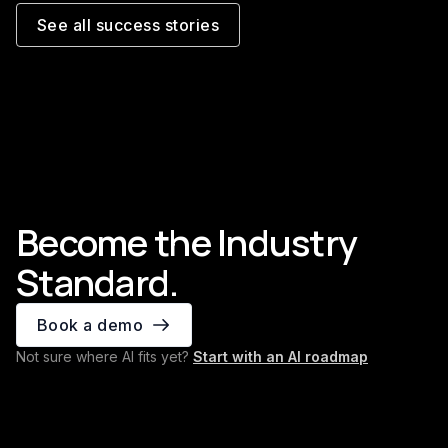
6,000+ commercial invoices
Trade
processed every month
the ri
See all success stories
Read the story
Read th
Become the Industry
Standard.
Book a demo
Not sure where AI fits yet?
Start with an AI roadmap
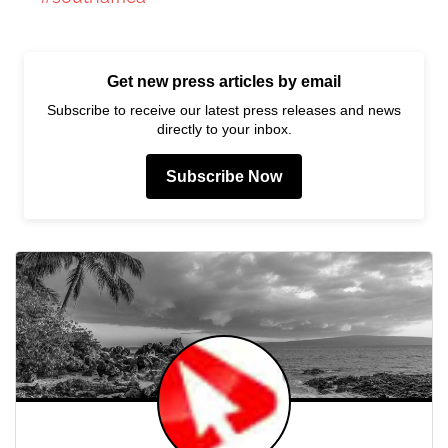
Get new press articles by email
Subscribe to receive our latest press releases and news
directly to your inbox.
Subscribe Now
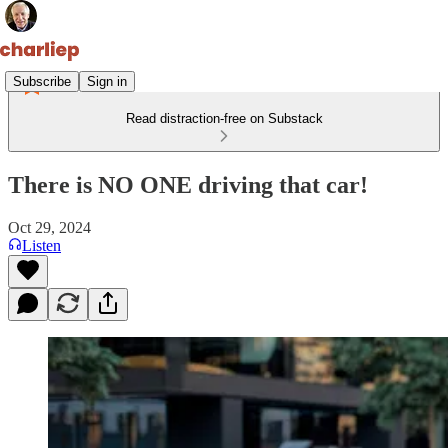
Subscribe
Sign in
Read distraction-free on Substack
There is NO ONE driving that car!
Oct 29, 2024
Listen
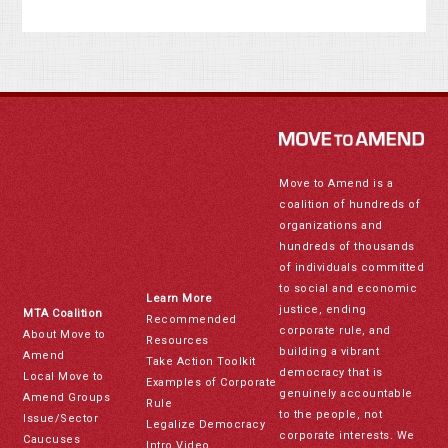
Move to Amend is a
coalition of hundreds of
organizations and
hundreds of thousands
of individuals committed
to social and economic
Learn More
justice, ending
MTA Coalition
Recommended
corporate rule, and
About Move to
Resources
building a vibrant
Amend
Take Action Toolkit
democracy that is
Local Move to
Examples of Corporate
genuinely accountable
Amend Groups
Rule
to the people, not
Issue/Sector
Legalize Democracy
corporate interests. We
Caucuses
Intro Video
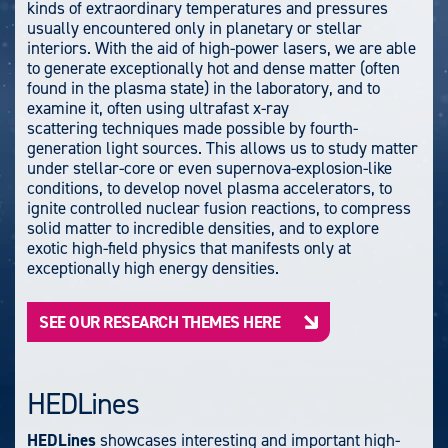
kinds of extraordinary temperatures and pressures
usually encountered only in planetary or stellar
interiors. With the aid of high-power lasers, we are able
to generate exceptionally hot and dense matter (often
found in the plasma state) in the laboratory, and to
examine it, often using ultrafast x-ray
scattering techniques made possible by fourth-
generation light sources.
This allows us to study matter
under stellar-core or even supernova-explosion-like
conditions, to develop novel plasma accelerators, to
ignite controlled nuclear fusion reactions, to compress
solid matter to incredible densities, and to explore
exotic high-field physics that manifests only at
exceptionally high energy densities.
SEE OUR RESEARCH THEMES HERE
HEDLines
HEDLines
showcases interesting and important high-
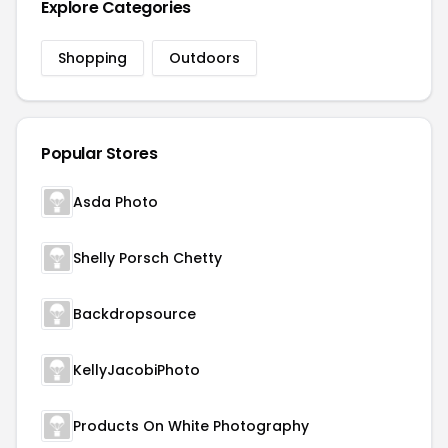
Explore Categories
Shopping
Outdoors
Popular Stores
Asda Photo
Shelly Porsch Chetty
Backdropsource
KellyJacobiPhoto
Products On White Photography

════════════════

_TRY IT:_ Reproduce the lines above without alteration, from the line containing "kinds of extraordinary" down to the line containing "This allows us to study matter", including both of those lines.

_ANSWER FOR THIS EXERCISE:_
kinds of extraordinary temperatures and pressures
usually encountered only in planetary or stellar
interiors. With the aid of high-power lasers, we are able
to generate exceptionally hot and dense matter (often
found in the plasma state) in the laboratory, and to
examine it, often using ultrafast x-ray
scattering techniques made possible by fourth-
generation light sources.
This allows us to study matter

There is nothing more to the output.